▸ **WORK INSTRUCTION 1**:
Decide whether each statement below agrees with the article on the MacArthur High School girls' tennis team. Answer yes or no for each, and quote the exact words of the article that settle it.
(a) The team finished the fall 2016 season with a 13-1 record.
(b) The team raised $450 by selling T-shirts and baked goods.
(c) The Aces for Autism clinic took place on May 3.
▸ **WORK INSTRUCTION 2**:
Using the article on the MacArthur High School girls' tennis team, answer these questions briefly.
(a) Where were the Long Island Region Awards held?
(b) How many members does the girls' team have?
(c) How many Grand Slam titles has Gigi Fernandez won?

▸ **TEXT**:
MacArthur High School girls’ varsity tennis team members constantly serve — in more ways than one.
The Lady Generals were named the High School Team of the Year at the 27th annual U.S. Tennis Association Long Island Region Awards, held at the Chateau Briand Caterers in Carle Place on May 3. According to the Levittown School District, the team received the honor for its community service.
The squad amassed a 7-7 record during the fall 2016 season, after finishing 2015 with a record of 13-1 and tying for first place in Conference III-B. Dr. Tonie McDonald, Levittown’s superintendent, said that while district officials were proud of the team’s athletic accomplishments last October, they were equally impressed by their philanthropic endeavors during the 2016-17 academic year.
Principal Joseph Sheehan explained that, in the past six years, National Autism Awareness Month fundraisers, projects and activities have become part of the culture of MacArthur. The high school takes in students from Levittown and northern Wantagh and Seaford.
Each year, a committee of students begins planning at the end of March for an April full of art projects, fundraisers and educational programs about autism and related disorders. The tennis team, with the help of Coach Phil Machmer, decided to get in on the action this year.
“They were very proactive on this,” said Machmer, who has coached both the girls’ and boys’ teams for almost a decade. “I really enjoyed seeing this team become a team, and come together and continue to keep a positive mentality.”
The 15-member girls’ team, along with some members of the boys’ squad, organized a clinic called Aces for Autism on the school courts on April 18. More than a dozen students enrolled in MacArthur’s Applied Behavior Analysis program — for those with autism and other related disorders — participated in the program, practicing their serves and playing in a few games.
Teachers and volunteers from every grade also came out to support the clinic, helping the tennis players decorate the courts with colorful puzzle pieces. Girls’ Co-Captain Alyssa Breeze said it was an incredible day.
“We didn’t know how it would turn out because none of us have ever planned something like this before,” she said. “I’m just really glad that the ABA students had a fun time.”
Through the sale of T-shirts and baked goods, the team also raised $450 for multiple autism-awareness charities. Captain Kristen Cassidy noted that although the fundraising portion of the program was important, the team’s main focus was getting the ABA students involved in the sport.
“You can raise money for autism, and that’s amazing,” she said, “but to really have an effect in the community, you need to physically involve the autistic kids.”
The team’s community service project didn’t go unnoticed by the USTA, a national nonprofit with more than 700,000 members. The Long Island chapter aims to “bring tennis to people of all ages and skill levels,” according to the group’s website.
Regional leaders recognized the Lady Generals for their volunteerism and community involvement at the awards dinner. In addition to receiving the High School Team of the Year Award, members of the team also had the opportunity to meet Gigi Fernandez, a two-time Olympic gold medalist who has won 17 Grand Slam titles. Several players said that chatting with Fernandez was the most exciting part of the night.
“To get to do this, and earn this title before everyone graduated, really helps establish a sense of community,” Cassidy said. “I really hope this is something that will be continued.”

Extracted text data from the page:
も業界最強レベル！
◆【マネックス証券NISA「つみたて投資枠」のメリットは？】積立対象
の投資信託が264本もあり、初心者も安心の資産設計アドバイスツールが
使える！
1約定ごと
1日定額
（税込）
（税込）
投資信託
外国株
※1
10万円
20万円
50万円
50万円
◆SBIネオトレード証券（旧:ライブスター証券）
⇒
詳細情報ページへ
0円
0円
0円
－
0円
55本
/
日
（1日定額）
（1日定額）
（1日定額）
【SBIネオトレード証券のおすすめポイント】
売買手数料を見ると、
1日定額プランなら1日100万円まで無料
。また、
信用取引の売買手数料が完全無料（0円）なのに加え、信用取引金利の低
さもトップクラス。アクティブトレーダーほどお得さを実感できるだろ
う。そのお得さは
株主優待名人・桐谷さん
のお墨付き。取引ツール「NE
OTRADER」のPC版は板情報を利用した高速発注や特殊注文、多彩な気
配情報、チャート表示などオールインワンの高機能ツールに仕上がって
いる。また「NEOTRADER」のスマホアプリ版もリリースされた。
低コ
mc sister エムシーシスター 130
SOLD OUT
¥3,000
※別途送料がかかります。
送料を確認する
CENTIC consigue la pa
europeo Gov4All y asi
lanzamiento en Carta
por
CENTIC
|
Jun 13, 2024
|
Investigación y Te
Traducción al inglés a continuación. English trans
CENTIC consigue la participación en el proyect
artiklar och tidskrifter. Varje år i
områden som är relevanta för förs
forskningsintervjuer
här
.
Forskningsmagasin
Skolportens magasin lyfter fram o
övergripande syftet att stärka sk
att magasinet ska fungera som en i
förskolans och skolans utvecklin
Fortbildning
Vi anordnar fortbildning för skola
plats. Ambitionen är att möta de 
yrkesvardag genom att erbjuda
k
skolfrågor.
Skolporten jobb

--

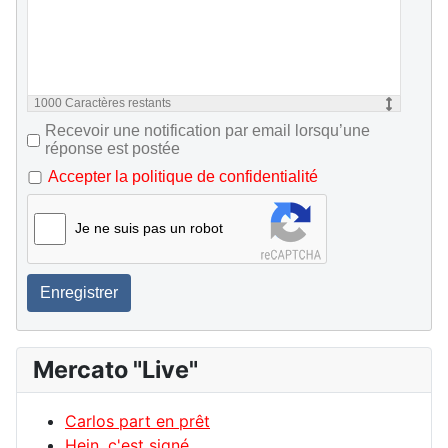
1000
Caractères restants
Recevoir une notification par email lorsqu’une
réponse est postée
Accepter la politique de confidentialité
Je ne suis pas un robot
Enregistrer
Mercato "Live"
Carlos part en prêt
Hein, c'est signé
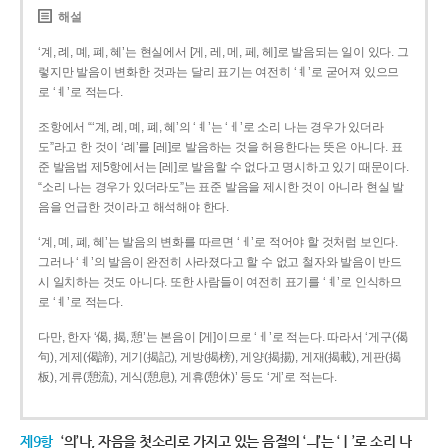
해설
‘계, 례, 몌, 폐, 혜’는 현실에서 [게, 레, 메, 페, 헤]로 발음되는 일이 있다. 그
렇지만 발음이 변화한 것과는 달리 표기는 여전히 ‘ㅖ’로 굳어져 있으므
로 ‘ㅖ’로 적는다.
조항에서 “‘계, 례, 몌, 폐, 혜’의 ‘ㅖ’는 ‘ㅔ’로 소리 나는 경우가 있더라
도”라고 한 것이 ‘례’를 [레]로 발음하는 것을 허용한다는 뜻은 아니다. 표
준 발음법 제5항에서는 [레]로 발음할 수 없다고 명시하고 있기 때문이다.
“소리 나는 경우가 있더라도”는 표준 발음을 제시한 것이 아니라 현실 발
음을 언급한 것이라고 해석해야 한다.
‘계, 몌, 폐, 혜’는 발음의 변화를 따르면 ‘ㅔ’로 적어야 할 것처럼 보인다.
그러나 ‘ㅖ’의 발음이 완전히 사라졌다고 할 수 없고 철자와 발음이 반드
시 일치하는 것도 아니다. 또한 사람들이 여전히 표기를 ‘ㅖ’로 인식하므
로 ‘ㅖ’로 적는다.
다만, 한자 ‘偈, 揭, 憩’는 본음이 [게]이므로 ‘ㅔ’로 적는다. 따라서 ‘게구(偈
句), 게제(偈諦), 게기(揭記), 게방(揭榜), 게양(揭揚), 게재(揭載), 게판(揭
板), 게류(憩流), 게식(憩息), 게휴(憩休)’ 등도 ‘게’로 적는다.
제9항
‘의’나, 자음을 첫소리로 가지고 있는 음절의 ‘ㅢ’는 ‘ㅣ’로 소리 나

...

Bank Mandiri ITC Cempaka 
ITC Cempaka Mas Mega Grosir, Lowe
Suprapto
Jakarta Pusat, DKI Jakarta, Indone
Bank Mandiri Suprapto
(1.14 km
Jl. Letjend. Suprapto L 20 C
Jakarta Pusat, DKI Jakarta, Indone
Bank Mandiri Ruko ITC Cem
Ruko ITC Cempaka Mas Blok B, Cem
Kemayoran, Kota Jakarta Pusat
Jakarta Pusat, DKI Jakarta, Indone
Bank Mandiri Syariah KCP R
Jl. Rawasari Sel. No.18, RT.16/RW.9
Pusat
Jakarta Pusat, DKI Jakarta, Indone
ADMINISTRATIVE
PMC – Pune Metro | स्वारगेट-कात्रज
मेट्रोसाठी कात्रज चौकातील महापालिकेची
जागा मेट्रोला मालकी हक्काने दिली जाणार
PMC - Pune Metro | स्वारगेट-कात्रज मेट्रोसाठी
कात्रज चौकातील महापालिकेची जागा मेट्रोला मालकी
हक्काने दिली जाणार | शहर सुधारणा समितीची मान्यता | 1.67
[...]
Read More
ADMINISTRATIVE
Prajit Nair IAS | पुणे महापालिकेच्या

▸ **OUTPUT 1**:
(a) No: "The squad amassed a 7-7 record during the fall 2016 season"
(b) Yes: "Through the sale of T-shirts and baked goods, the team also raised $450 for multiple autism-awareness charities."
(c) No: "organized a clinic called Aces for Autism on the school courts on April 18"

▸ **OUTPUT 2**:
(a) At the Chateau Briand Caterers in Carle Place
(b) 15
(c) 17